Fueron ante el Señor. El fariseo se puso delante, junto a los límites del patio de los hebreos, hacia el Santo. El publicano atrás, en el fondo, casi debajo de la bóveda que da al patio de las mujeres, encorvado, avergonzado ante el pensamiento de su miseria al comparecer ante la Perfección divina. Ambos se pusieron a orar.
El fariseo, bien derecho, casi con aire insolente, como si fuese el patrón del lugar, como si se dignase hacer una visita, dijo: "Mira que he venido a venerarte en la casa que es nuestra gloria. He venido aun cuando sepa que estás en mí, porque soy justo. Estoy convencido de ello. Pero aun cuando sepa que sólo por mis méritos lo soy, te doy las gracias, como es razonable, por lo que soy. No soy bandido, ni injusto, ni adúltero, ni pecador como ese publicano que junto conmigo echó un puñadillo de céntimos en el tesoro. Yo, Tú lo viste, te di todo lo que traía conmigo. Ese asqueroso, hizo dos partes, y a ti te dio la más pequeña. La otra seguramente que se la guardó para francachelas y mujeres. Pero yo soy puro. No me contamino. Soy puro y justo. Ayuno dos veces a la semana, pago los diezmos de todo lo que tengo. Sí, soy puro, justo y bendito, porque soy santo. Recuérdalo, Señor". 
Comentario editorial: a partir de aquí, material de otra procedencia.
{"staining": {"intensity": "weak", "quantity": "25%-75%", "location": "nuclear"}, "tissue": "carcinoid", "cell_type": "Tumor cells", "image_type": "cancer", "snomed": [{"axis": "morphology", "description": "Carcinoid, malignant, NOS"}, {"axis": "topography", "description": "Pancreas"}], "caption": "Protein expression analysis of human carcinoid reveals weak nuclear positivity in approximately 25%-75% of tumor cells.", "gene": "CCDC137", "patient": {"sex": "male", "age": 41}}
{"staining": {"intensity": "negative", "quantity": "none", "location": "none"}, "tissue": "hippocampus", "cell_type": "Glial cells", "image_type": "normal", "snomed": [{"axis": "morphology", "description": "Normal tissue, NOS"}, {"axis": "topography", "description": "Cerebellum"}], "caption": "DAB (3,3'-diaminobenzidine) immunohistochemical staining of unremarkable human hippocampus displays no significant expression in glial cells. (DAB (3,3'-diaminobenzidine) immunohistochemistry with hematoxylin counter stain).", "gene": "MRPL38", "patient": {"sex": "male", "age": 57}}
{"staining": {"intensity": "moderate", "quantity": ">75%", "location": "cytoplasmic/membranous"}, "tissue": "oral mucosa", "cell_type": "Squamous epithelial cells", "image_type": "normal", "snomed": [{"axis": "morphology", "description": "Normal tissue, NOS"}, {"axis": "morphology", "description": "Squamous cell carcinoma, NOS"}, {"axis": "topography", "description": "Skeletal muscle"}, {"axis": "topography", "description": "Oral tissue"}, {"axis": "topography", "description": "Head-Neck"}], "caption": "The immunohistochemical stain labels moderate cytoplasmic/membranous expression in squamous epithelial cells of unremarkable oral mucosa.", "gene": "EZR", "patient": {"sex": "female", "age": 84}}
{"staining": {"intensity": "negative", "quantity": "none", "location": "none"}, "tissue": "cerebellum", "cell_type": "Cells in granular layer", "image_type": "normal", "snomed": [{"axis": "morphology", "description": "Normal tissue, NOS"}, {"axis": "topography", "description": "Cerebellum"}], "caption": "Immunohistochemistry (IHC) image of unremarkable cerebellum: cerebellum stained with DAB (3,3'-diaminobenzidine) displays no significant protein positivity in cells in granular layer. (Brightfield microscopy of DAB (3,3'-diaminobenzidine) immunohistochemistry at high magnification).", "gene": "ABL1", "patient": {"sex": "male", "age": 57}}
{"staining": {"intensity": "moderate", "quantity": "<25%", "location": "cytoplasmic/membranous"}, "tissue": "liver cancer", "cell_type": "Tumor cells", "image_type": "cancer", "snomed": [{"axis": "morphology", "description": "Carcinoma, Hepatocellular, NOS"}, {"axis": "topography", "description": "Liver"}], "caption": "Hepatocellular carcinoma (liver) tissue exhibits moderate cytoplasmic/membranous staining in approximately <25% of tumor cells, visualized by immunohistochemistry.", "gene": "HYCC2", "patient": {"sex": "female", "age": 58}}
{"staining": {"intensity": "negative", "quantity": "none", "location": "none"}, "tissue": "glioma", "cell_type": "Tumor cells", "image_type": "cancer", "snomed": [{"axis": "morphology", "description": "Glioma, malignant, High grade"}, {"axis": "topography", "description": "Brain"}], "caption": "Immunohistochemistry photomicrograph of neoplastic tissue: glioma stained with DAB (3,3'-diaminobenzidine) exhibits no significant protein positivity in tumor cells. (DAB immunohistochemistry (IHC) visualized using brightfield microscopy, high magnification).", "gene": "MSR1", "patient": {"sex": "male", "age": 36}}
El publicano, desde su lejano rincón, sin atreverse a levantar sus ojos hacia las ricas puertas del hecol (palabra hebrea que significa Templo), golpeándose el pecho oró de este modo: "Señor, no soy digno de estar en este lugar. Pero Tú eres justo y santo, y me lo permites una vez más porque sabes que el hombre es pecador y que si no se acerca a Ti, se hace un demonio. ¡Oh, Señor mío, quisiera honrarte noche y día, pero por muchas horas tengo que ser esclavo de mi trabajo! Trabajo duro que me abate porque causa dolor a mi prójimo que es más infeliz. No tengo más que obedecer a mis superiores, porque así me gano el pan. Concédeme, Dios mío, que sepa yo adaptar mis deberes para con mis superiores a la caridad para con mis pobres hermanos, para que en mi trabajo no encuentre mi condenación. Cualquier trabajo es santo, si se hace con caridad. Procura tener siempre tu caridad ante mi corazón para que yo, miserable cual lo soy, sepa compadecer a los inferiores a mí, como Tú me compadeces a mí, que soy un gran pecador. Hubiera querido honrarte con más, Señor. Tú lo sabes. Pero pensé que tomar del dinero destinado al Templo para ayudar a ocho corazones infelices era mejor que echarle en el gazofilacio y no hacer llorar a ocho seres desgraciados. Si me equivoqué, házmelo comprender, Señor, y te daré hasta el último centésimo y regresaré a mi tierra a pie, pidiendo de limosna el pan. Hazme comprender tu justicia. Ten piedad de mí, ¡oh Señor!, porque soy un gran pecador".
Esta es la parábola. En verdad, en verdad os digo que el fariseo salió del Templo con un nuevo pecado, añadido a los que tenía antes de subir al Moria; el publicano salió de allá justificado, y la bendición de Dios lo acompañó a su casa y en ella quedó porque había sido humilde y misericordioso. Sus acciones habían sido más santas que sus palabras. Mas el fariseo sólo con las palabras y en apariencia era bueno, mientras que en su corazón era un satanás y hacia cosas satánicas por la soberbia y dureza de su corazón. Por eso Dios lo odiaba.
Quien se alaba, siempre, antes o después, será humillado. Si no acá, en la otra vida. Quien se humilla será alabado, sobre todo allá arriba en el cielo, donde se valúan en lo que son las acciones de los hombres.
Ven, Zaqueo. Venid vosotros, también vosotros sus compañeros. Vosotros, apóstoles míos. Os hablaré otra vez, pero en privado."
Y echándose encima el manto vuelve a la casa de Zaqueo.